(Extracted data entries)
************

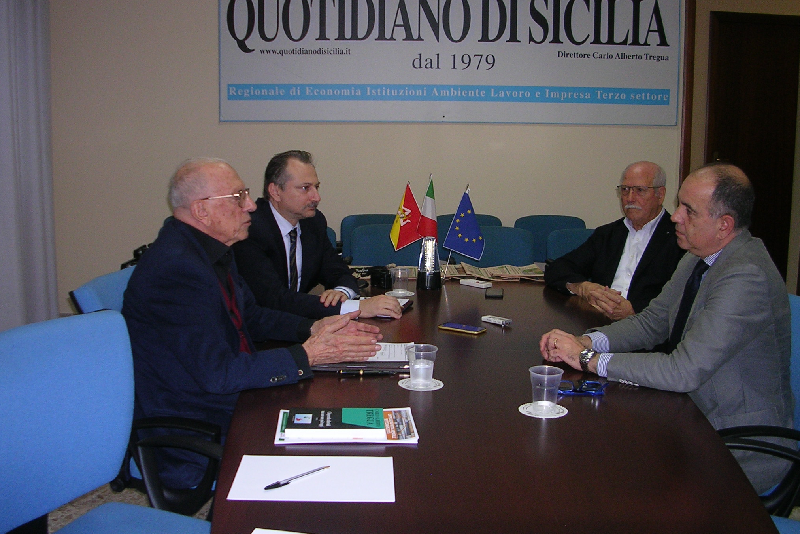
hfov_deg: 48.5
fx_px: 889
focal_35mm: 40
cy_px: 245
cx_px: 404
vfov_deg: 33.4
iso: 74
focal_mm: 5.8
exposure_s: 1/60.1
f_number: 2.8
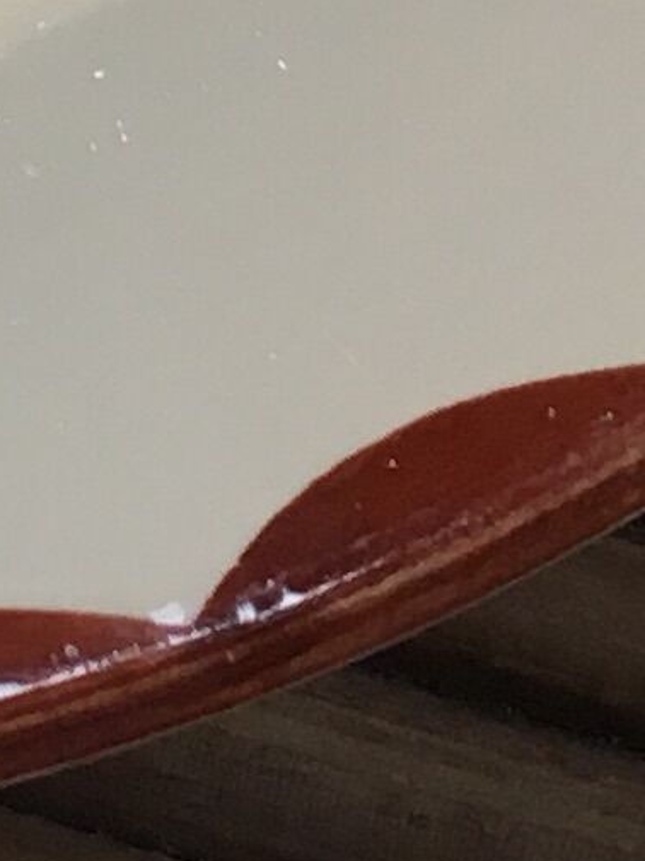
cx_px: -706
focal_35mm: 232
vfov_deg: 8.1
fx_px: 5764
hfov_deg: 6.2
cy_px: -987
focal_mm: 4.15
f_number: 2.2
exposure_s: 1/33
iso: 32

************

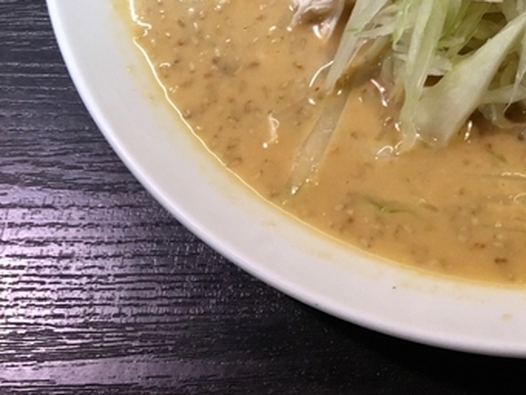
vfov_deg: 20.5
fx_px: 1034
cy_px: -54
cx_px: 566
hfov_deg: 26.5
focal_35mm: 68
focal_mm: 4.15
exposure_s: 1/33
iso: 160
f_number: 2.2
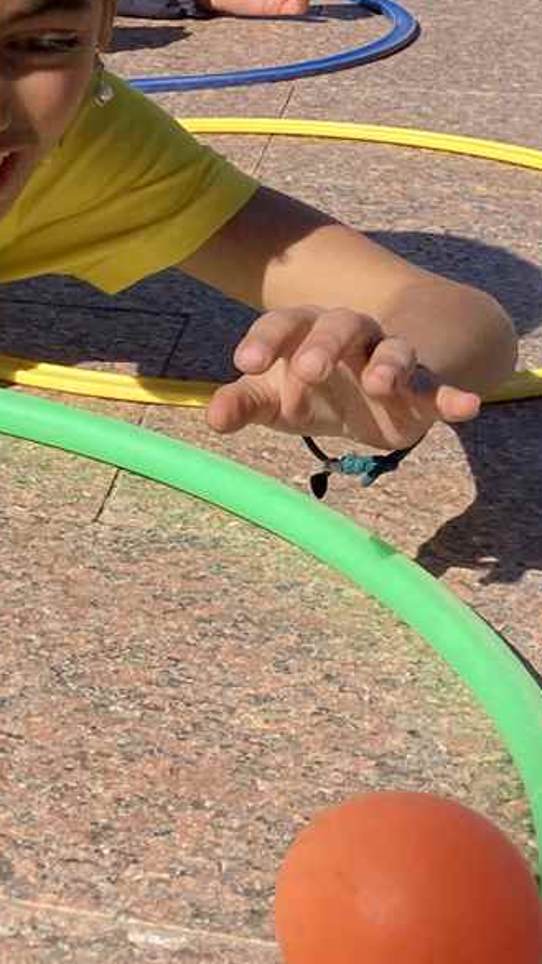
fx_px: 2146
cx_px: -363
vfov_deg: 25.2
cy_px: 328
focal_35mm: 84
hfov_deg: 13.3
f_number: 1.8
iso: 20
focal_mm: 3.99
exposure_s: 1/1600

************

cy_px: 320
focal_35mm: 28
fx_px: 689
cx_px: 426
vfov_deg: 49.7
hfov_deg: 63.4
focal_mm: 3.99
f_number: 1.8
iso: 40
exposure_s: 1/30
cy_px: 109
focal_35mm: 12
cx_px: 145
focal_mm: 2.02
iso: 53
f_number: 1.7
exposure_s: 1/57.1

************

§ Work to complete
Of the entries above, repeat exactly the lines between the line with "hfov_deg: 63.4" and the line with "exposure_s: 1/57.1", inclusive, and no others.

§ Solved exercise
hfov_deg: 63.4
focal_mm: 3.99
f_number: 1.8
iso: 40
exposure_s: 1/30
cy_px: 109
focal_35mm: 12
cx_px: 145
focal_mm: 2.02
iso: 53
f_number: 1.7
exposure_s: 1/57.1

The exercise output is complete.